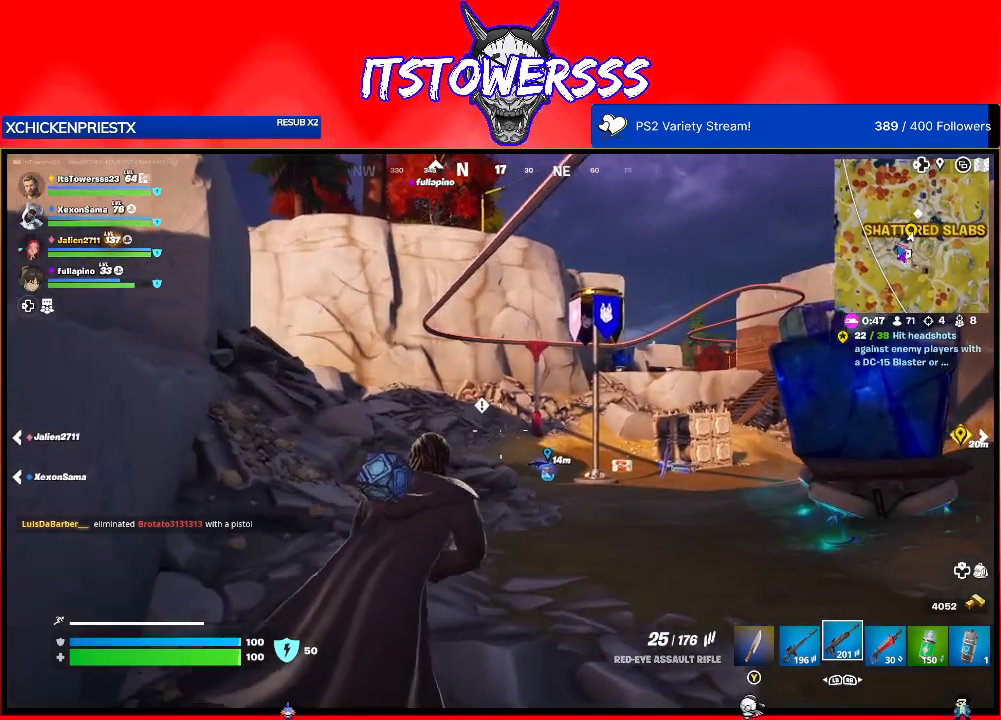
{"buttons": [], "left_stick": "center", "right_stick": "center", "events": [[100, "DPAD_UP", "down"], [217, "DPAD_UP", "up"]]}
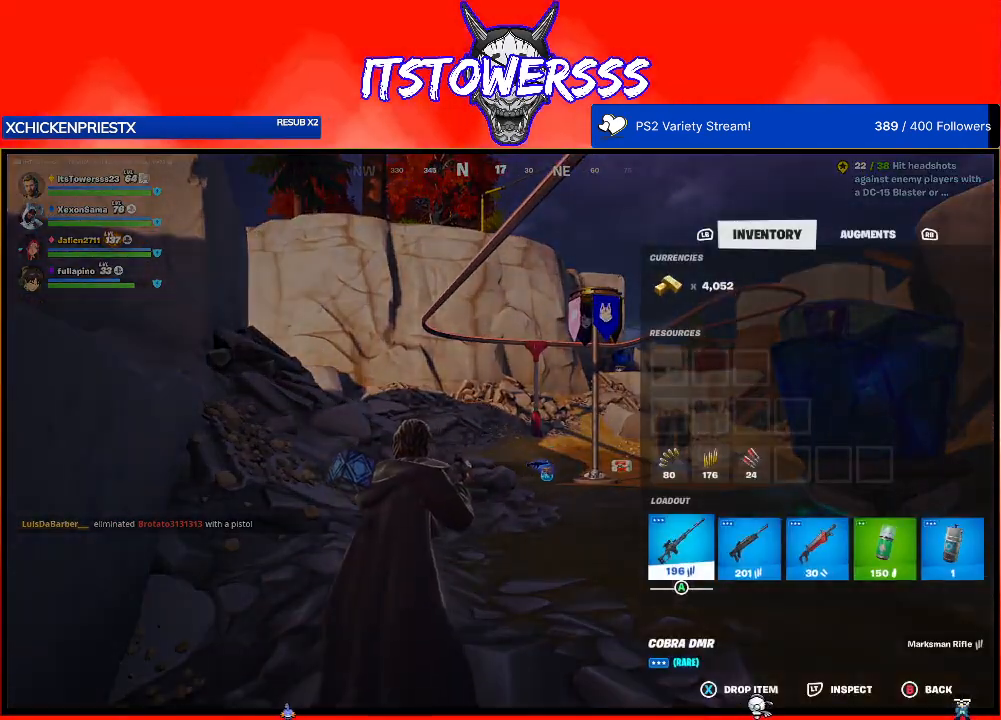
{"buttons": [], "left_stick": "center", "right_stick": "center", "events": [[50, "DPAD_RIGHT", "down"], [167, "DPAD_RIGHT", "up"], [333, "X", "down"], [450, "X", "up"]]}
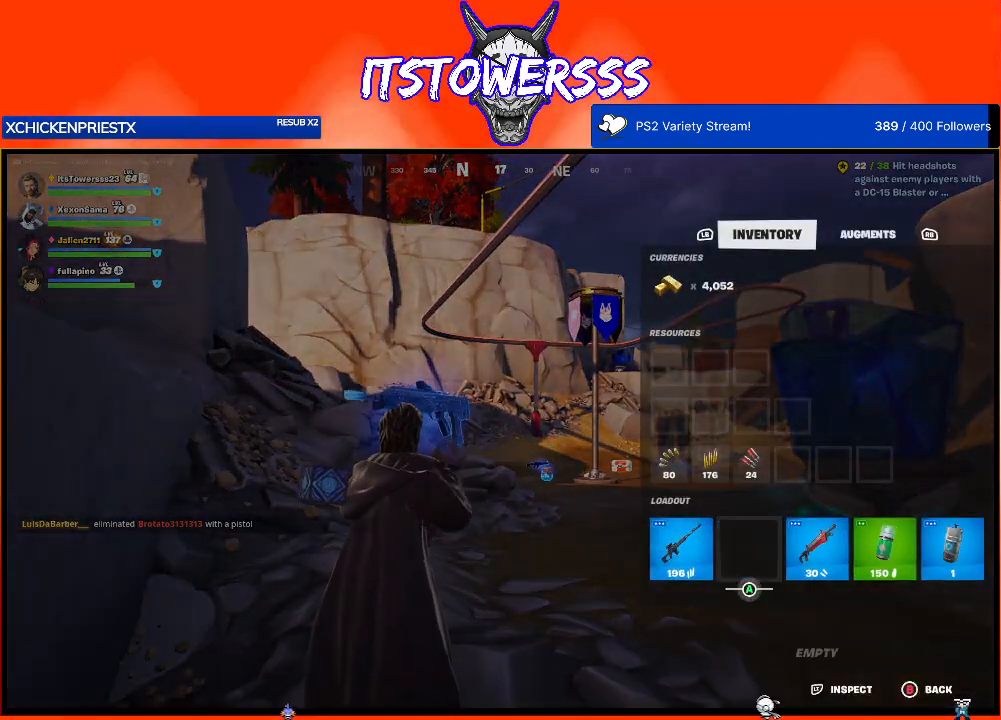
{"buttons": [], "left_stick": "center", "right_stick": "center", "events": [[33, "DPAD_RIGHT", "down"], [117, "DPAD_RIGHT", "up"], [183, "A", "down"], [250, "A", "up"], [283, "DPAD_LEFT", "down"], [367, "A", "down"], [383, "DPAD_LEFT", "up"], [450, "A", "up"]]}
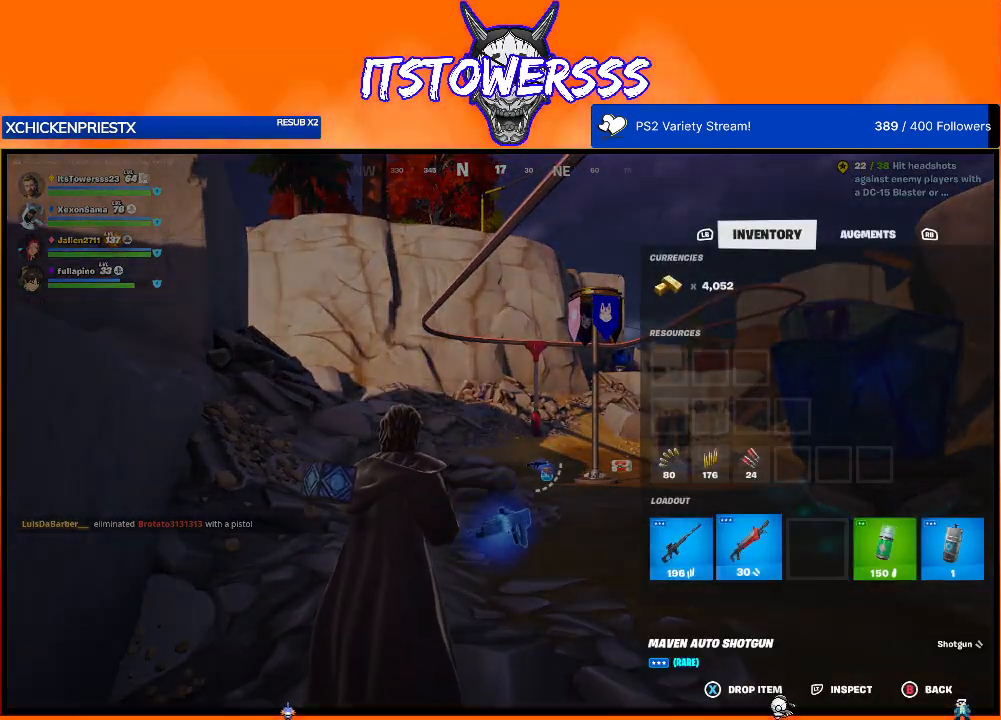
{"buttons": [], "left_stick": "up-right", "right_stick": "center", "events": [[33, "B", "down"], [83, "left_stick", "up-right"], [117, "B", "up"]]}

● DESCRIPTION OF THE TASK
Each word of the data should be repeated exactly, and the pictures left out.

● OUTPUT
{"buttons": [], "left_stick": "center", "right_stick": "center", "events": [[100, "DPAD_UP", "down"], [217, "DPAD_UP", "up"]]}
{"buttons": [], "left_stick": "center", "right_stick": "center", "events": [[50, "DPAD_RIGHT", "down"], [167, "DPAD_RIGHT", "up"], [333, "X", "down"], [450, "X", "up"]]}
{"buttons": [], "left_stick": "center", "right_stick": "center", "events": [[33, "DPAD_RIGHT", "down"], [117, "DPAD_RIGHT", "up"], [183, "A", "down"], [250, "A", "up"], [283, "DPAD_LEFT", "down"], [367, "A", "down"], [383, "DPAD_LEFT", "up"], [450, "A", "up"]]}
{"buttons": [], "left_stick": "up-right", "right_stick": "center", "events": [[33, "B", "down"], [83, "left_stick", "up-right"], [117, "B", "up"]]}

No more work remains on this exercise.